You may want to look into using a PARTITION for the date ranges, if your DB supports it. I've heard this can help significantly.
Grab the book "Professional SQL Server 2005 Performance Tuning" its pretty great.
You didn't mention your database. If it's not SQL Server, the specifics of how to get the data might be different, but the advice is fundamentally the same.
Look at indexing, for sure, but the first thing to do is to follow Blorgbeard's advice and scan for execution plans using Management Studio (again, if you are running SQL Server).
What I'm guessing you'll see is that for small date ranges, the optimizer picks a reasonable query plan, but that when the date range is large, it picks something completely different, likely involving either table scans or index scans, and possibly joins that lead to very large temporary recordsets. The execution plan analyzer will reveal all of this.

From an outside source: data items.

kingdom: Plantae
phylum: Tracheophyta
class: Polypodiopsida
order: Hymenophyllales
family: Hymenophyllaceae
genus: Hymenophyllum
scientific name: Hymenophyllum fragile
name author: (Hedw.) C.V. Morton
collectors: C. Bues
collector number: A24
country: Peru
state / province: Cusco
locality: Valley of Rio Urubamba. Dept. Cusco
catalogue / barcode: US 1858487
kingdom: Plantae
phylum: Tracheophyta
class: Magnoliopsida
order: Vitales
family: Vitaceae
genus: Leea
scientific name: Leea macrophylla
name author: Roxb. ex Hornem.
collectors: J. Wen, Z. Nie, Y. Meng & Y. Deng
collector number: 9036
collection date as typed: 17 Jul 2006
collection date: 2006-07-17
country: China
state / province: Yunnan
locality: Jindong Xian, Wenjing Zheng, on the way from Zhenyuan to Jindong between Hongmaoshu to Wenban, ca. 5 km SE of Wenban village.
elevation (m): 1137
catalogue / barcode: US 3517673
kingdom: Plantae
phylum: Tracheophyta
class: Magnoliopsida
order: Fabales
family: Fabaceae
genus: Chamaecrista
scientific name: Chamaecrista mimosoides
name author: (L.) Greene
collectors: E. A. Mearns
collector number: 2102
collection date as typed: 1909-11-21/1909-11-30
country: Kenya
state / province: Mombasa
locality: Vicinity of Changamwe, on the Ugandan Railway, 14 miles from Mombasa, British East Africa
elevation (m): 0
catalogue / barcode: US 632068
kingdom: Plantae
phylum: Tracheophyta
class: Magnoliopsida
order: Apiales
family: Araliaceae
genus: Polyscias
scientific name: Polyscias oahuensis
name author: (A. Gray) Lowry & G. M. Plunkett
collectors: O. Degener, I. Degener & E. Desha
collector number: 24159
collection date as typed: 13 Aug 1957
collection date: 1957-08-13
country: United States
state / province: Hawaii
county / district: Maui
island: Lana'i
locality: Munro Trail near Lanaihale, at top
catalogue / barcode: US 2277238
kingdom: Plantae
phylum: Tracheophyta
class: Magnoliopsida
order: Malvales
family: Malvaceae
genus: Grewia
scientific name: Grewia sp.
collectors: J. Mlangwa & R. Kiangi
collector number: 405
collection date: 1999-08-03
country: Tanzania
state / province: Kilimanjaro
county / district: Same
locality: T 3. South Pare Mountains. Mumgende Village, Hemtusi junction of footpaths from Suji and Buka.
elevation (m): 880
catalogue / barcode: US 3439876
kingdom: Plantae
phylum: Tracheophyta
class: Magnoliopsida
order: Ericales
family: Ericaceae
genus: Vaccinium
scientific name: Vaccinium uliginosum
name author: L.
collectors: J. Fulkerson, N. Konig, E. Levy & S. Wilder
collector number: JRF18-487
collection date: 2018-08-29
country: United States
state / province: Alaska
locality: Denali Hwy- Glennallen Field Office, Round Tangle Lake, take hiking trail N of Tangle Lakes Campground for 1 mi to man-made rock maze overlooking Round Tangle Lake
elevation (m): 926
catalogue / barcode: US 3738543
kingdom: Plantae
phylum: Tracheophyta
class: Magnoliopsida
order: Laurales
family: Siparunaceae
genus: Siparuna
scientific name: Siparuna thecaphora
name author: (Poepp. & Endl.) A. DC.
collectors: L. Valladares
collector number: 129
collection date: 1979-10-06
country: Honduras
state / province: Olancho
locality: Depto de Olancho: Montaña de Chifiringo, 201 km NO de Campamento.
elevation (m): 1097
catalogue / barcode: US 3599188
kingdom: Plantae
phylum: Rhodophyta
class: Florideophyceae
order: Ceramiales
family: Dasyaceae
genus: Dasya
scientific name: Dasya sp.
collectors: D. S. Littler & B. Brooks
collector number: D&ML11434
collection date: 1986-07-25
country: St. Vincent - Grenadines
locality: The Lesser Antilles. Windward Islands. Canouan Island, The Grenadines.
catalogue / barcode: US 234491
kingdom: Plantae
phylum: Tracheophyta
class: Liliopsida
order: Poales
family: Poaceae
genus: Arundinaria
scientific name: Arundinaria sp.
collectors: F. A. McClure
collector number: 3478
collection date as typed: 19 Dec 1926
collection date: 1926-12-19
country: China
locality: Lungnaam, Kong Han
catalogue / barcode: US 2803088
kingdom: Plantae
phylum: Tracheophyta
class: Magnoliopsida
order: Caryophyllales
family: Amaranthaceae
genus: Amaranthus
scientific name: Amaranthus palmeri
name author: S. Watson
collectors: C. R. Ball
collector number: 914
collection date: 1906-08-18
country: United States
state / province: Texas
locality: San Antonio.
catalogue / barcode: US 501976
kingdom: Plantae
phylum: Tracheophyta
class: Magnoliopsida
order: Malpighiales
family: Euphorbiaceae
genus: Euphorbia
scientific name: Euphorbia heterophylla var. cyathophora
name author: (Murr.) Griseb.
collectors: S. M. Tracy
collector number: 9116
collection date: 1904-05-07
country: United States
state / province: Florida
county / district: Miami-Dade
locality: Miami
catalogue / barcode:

A scan means that the optimizer thinks that grinding over the whole table or the whole index is cheaper for what you are trying to do than seeking specific values.
What you eventually want to do is get indexes and the syntax of your query set up such that you keep index seeks in the query plan for your query regardless of the date range, or, failing that, that the scans you require are filtered as well as you can manage to minimize temporary recordset size and thereby avoid excessive reads and I/O.
SELECT
a.id, a.date, a.time, a.signal, a.noise,a.site, b.active, a.table_key_id,
b.signal_strength, b.base_id, b.firmware
FROM
( SELECT * FROM adminuser.station
WHERE site = 1234 AND date >= '2009-03-20') AS a
JOIN
adminuser.base AS b
ON
a.id = b.base_id
Kind of rewrote the query, so as to first filter the desired rows then perform a join rather than perform a join then filter the result.
Rather than pulling * from the sub-query you can just select the columns you want, which might be little helpful.
May be this will of little help, in speeding things.
While this is valid in MySql, I am not sure of the sysbase syntax though.